Exercise goal =
Rewrite the lines from the one containing "This document pairs" through the one containing "dist [0.022456, -0.071313]", inclusive, changing "document" to "file" and keeping everything else the same. Leave the pictures out of your answer.

Source data =

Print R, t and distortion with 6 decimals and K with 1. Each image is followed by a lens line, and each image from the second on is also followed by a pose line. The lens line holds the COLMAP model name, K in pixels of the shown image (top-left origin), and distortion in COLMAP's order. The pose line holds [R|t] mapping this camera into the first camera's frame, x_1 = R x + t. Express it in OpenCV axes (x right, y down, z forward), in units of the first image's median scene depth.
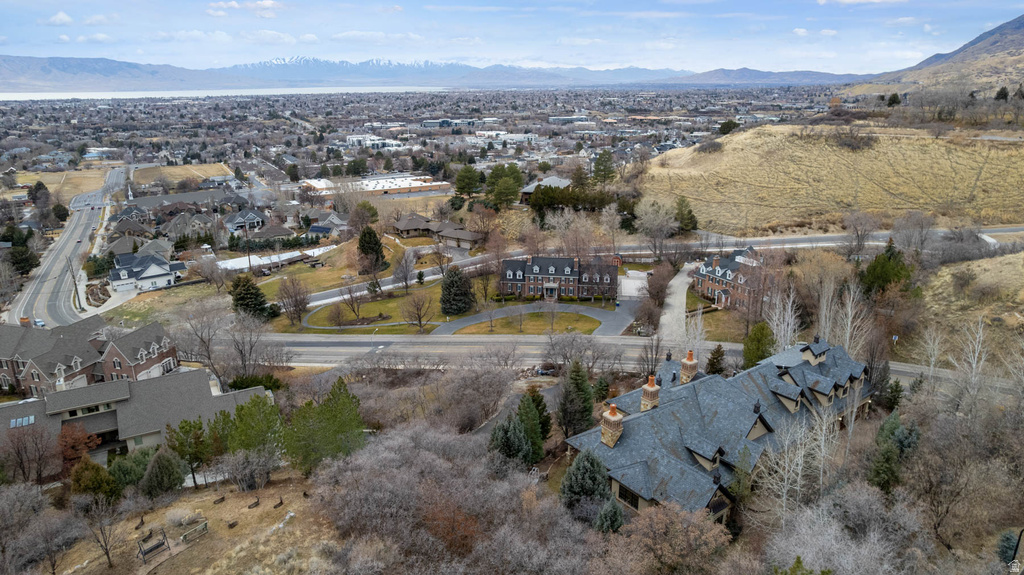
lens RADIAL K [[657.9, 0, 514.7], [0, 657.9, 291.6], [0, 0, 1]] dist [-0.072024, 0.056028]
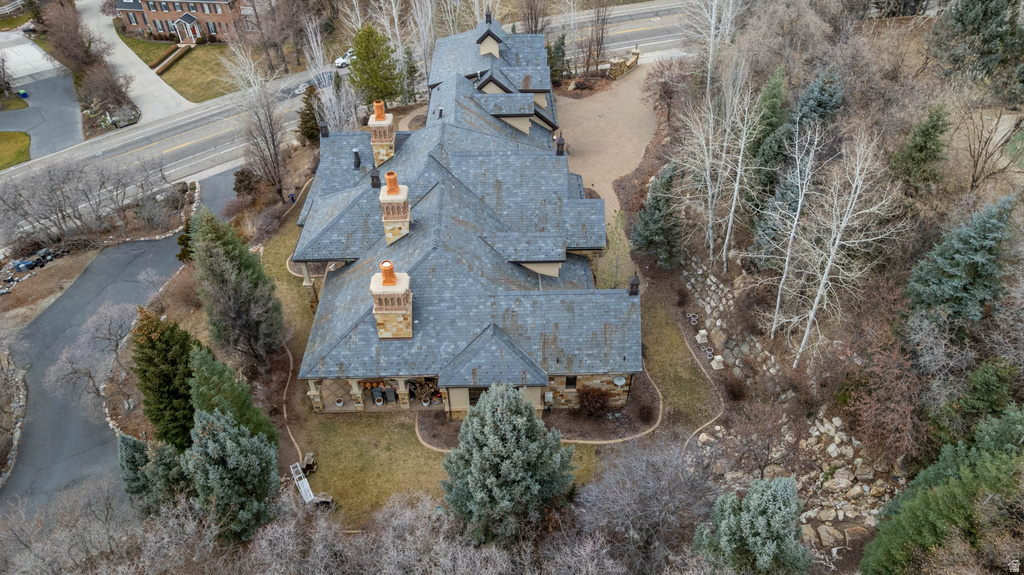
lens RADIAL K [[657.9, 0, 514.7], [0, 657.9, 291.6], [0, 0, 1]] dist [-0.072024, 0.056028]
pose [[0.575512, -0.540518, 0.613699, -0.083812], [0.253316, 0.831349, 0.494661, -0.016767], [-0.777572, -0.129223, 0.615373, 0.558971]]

---

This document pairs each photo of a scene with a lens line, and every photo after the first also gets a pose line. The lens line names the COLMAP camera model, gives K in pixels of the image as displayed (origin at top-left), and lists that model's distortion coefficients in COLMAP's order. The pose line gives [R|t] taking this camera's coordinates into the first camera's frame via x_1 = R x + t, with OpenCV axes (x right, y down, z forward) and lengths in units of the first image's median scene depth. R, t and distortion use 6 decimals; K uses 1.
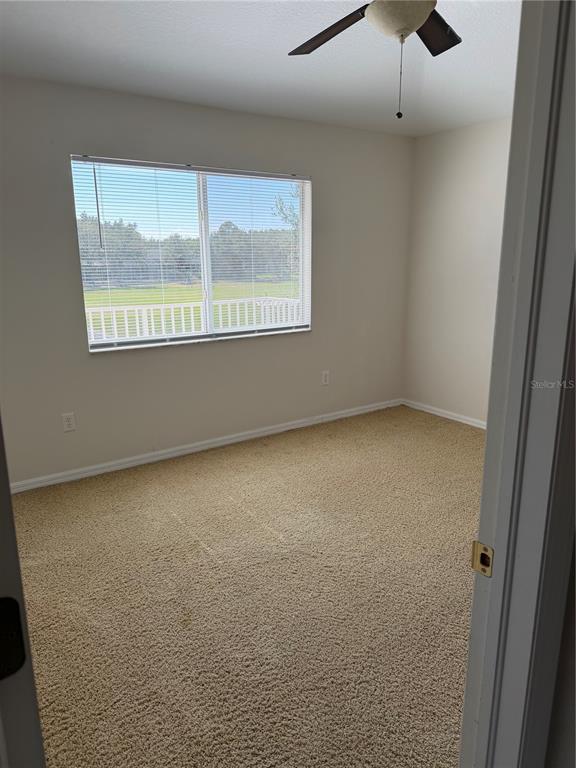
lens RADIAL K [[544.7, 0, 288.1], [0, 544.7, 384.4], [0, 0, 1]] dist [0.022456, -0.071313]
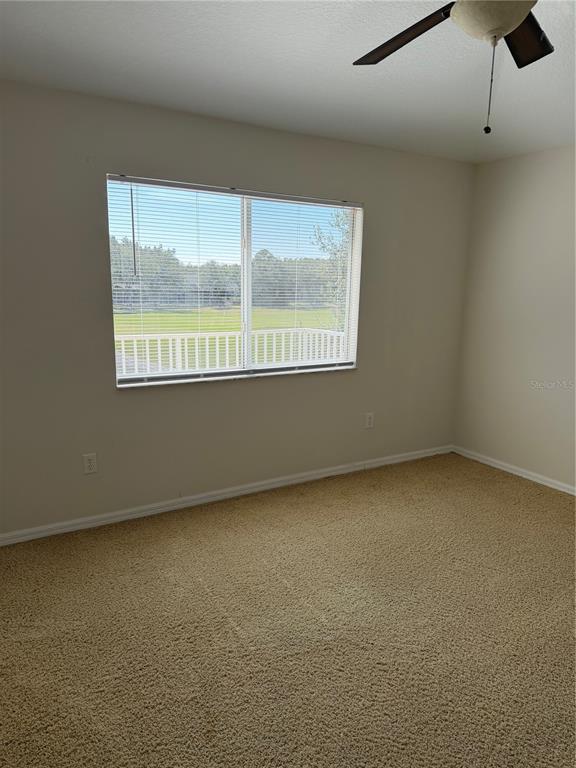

Answer below =
This file pairs each photo of a scene with a lens line, and every photo after the first also gets a pose line. The lens line names the COLMAP camera model, gives K in pixels of the image as displayed (origin at top-left), and lists that model's distortion coefficients in COLMAP's order. The pose line gives [R|t] taking this camera's coordinates into the first camera's frame via x_1 = R x + t, with OpenCV axes (x right, y down, z forward) and lengths in units of the first image's median scene depth. R, t and distortion use 6 decimals; K uses 1.
lens RADIAL K [[544.7, 0, 288.1], [0, 544.7, 384.4], [0, 0, 1]] dist [0.022456, -0.071313]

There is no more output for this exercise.